The Illinois Young Author Conference was thrilling for everyone involved: students, families, volunteers, and authors. Unfortunately, the state funding for this event was cut a few years ago. Organizers are working hard to find ways to finance the conference through fundraisers. If you’d like to help, you can donate to this wonderful event via GoFundMe. You can also find out more about the Illinois Young Author event on Facebook.
I’d love to hear your comments about how your state, town, or school helps encourage and inspire young writers!
What a fabulous event! I’m so glad you got to attend and encourage young writers.
Thanks for stopping by and sharing your thoughts Traci! It was so exciting to meet and talk to these enthusiastic young writers.
Events like these make an impression on some young writers that lasts a lifetime. In Nova Scotia, I have organized such events to celebrate writers from Grades three to twelve. They were always a highlight for published authors and students.
How wonderful, Jane, you organized events to celebrate young writers in Nova Scotia! It’s exciting to think about how one event like this could make such a huge impression on a child. Thanks for sharing!
I don’t know if our city or library or school system has a program such as this to encourage young writers, but they should!
I have 2 granddaughters in the area just graduating kindergarten. One of them is already a budding writer/illustrator! My two older grandkids live out of state, and also love to read and write!
This is so exciting!
How exciting to have a granddaughter who is already writing and illustrating in kindergarten, and other grandchildren who are readers and writers! You are one lucky Grandma! Thanks for sharing.
There are so many programs designed to encourage children to read, (very important, too!). It is wonderful to hear of this event that encourages children to express their creativity through writing. Congrats on inspiring and acknowledging the efforts of these future authors!
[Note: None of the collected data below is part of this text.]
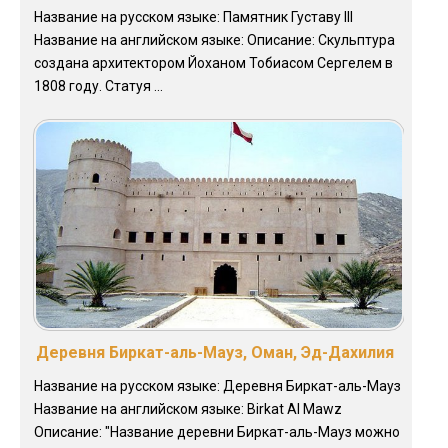
Название на русском языке: Памятник Густаву III
Название на английском языке: Описание: Скульптура
создана архитектором Йоханом Тобиасом Сергелем в
1808 году. Статуя ...
Деревня Биркат-аль-Мауз, Оман, Эд-Дахилия
Название на русском языке: Деревня Биркат-аль-Мауз
Название на английском языке: Birkat Al Mawz
Описание: "Название деревни Биркат-аль-Мауз можно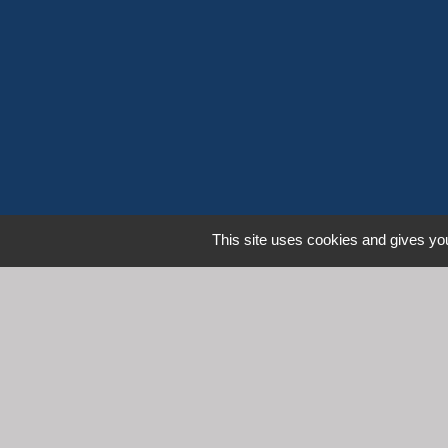
This site uses cookies and gives you
L
Communauté d'Agglomération 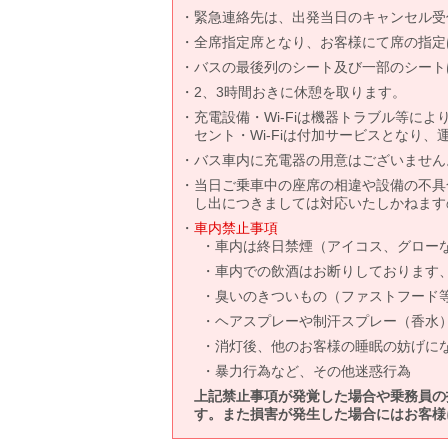
緊急連絡先は、出発当日のキャンセル受
全席指定席となり、お客様にて席の指定
バスの最後列のシート及び一部のシート
2、3時間おきに休憩を取ります。
充電設備・Wi-Fiは機器トラブル等に
セント・Wi-Fiは付加サービスとなり
バス車内に充電器の用意はございません
当日ご乗車中の座席の相違や設備の不具
し出につきましては対応いたしかねます
車内禁止事項
車内は終日禁煙（アイコス、グロー
車内での飲酒はお断りしております
臭いのきついもの（ファストフード
ヘアスプレーや制汗スプレー（香水
消灯後、他のお客様の睡眠の妨げに
暴力行為など、その他迷惑行為
上記禁止事項が発覚した場合や乗務員の
す。また損害が発生した場合にはお客様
You’re right Judy, this event is really wonderful. It is exciting to think about the different types of programs which encourage children to read and write!
What a wonderful event! I love Leyton. He’s got a great start by knowing the value of authors and books.
Yes, Leyton’s book topic was priceless! I should have taken photos of his artwork inside as it was very clever. For each author he had glued in half of a picture of the author’s head, then had drawn in the other half himself!
This is great! I love the whole idea. Thanks for sharing.
It was such a great weekend! I hope the planners can continue to fund it in the years to come! Thanks for stopping by!
Any program that encourages creativity and imagination in kids is to be commended. Kudos to Illinois for doing their part.
I love your book about George Gershwin. One of my favorite picture book bios. Encouraging the next generation of picture book writers is so important. Thanks for sharing your experience with us.